In Hebrew, we often find the verb הָיָה (hāyâ) followed by the preposition ל prefixed to a noun used to indicate that something was made into something (i.q. Latin est factum quiddam in quiddam).
On the verb הָיָה, Heinrich Friedrich Wilhelm Gesenius wrote,1
For example, in Gen. 2:7, it is written: וַיְהִי הָאָדָם לְנֶפֶשׁ חַיָּה (wayhî hāʾādām lĕnepeš ḥayyâ)—“and Adam became a living soul.” Since the preposition ל is commonly translated as “into,”2 we English readers may wish to translate the phrase into English as “and Adam became into a living soul,” but of course, we need to accept that it is a Hebrew idiom that does not require such a literal translation into English. The idea is simply that Adam became a living soul. As you might expect, Jerome translated the Hebrew into Latin as et factus est homo in animam viventem.
Yet, Jerome did not always maintain the same rigid syntax elsewhere. For example, in his translation of Num. 26:10, he translated the Hebrew וַיִּהְיוּ לְנֵס (wayyihyû lĕnēs) into Latin as et factum est grande miraculum, thus omitting the preposition in.

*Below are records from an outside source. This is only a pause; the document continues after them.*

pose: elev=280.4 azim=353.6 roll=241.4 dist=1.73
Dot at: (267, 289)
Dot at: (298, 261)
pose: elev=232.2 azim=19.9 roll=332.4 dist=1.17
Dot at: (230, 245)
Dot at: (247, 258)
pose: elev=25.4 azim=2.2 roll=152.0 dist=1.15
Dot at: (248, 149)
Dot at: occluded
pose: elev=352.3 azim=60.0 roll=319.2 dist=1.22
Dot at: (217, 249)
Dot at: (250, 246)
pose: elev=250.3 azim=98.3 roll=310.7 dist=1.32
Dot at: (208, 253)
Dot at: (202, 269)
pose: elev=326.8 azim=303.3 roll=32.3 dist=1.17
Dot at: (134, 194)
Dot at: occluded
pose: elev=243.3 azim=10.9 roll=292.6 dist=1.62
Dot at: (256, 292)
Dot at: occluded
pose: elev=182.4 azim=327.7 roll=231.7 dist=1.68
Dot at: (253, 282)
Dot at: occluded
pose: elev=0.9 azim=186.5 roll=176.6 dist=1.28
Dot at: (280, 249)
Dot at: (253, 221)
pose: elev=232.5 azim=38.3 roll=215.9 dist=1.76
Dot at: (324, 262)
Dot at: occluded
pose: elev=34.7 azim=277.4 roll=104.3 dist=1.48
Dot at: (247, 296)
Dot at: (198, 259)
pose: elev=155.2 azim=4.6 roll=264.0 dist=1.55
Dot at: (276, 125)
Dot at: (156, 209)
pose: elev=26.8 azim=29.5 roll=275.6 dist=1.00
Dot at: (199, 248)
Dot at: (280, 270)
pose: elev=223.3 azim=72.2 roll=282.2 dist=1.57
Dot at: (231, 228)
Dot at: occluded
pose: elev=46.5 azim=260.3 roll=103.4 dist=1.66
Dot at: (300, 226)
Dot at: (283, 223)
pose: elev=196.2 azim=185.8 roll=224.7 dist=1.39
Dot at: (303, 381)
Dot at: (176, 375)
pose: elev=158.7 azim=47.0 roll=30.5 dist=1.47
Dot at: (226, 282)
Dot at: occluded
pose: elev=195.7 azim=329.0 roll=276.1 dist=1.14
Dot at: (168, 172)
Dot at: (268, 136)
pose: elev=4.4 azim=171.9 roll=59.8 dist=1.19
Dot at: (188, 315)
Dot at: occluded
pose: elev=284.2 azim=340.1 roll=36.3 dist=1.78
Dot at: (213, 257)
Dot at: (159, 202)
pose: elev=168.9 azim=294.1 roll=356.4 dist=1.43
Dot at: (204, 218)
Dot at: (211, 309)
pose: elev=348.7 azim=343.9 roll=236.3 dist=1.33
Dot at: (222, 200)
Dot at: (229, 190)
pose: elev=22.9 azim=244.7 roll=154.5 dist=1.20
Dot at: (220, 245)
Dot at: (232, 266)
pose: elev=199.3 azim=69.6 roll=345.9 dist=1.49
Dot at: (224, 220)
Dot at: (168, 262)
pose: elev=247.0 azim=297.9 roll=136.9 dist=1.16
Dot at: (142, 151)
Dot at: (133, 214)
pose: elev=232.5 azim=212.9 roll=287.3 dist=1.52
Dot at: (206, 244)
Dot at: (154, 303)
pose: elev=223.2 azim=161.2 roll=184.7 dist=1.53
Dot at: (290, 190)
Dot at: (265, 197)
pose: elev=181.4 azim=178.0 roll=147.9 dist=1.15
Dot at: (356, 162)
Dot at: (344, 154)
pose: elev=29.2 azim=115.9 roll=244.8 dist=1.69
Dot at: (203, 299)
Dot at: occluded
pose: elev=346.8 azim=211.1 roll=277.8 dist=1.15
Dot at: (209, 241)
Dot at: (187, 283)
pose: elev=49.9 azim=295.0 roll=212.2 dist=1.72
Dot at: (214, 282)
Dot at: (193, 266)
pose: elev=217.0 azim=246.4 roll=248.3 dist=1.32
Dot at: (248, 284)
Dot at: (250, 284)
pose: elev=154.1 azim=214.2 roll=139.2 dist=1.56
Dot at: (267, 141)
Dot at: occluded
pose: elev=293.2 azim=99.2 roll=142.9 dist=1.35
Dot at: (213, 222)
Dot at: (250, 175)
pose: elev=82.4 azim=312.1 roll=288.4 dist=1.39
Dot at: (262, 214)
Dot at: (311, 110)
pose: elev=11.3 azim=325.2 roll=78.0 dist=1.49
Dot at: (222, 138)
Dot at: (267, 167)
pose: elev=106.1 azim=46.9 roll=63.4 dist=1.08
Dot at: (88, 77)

Of course, rather than interpreting the Latin as “something became something” (essentially middle voice), it would be acceptable to interpret it as “something was made into something” (passive voice), and that may be what Jerome had in mind when he translated those phrases into Latin with the inclusion of the preposition in.
References
Gesenius, Heinrich Friedrich Wilhelm. Gesenius’s Hebrew and Chaldee Lexicon to the Old Testament Scriptures. Trans. Tregelles, Samuel Prideaux. London: Bagster, 1860.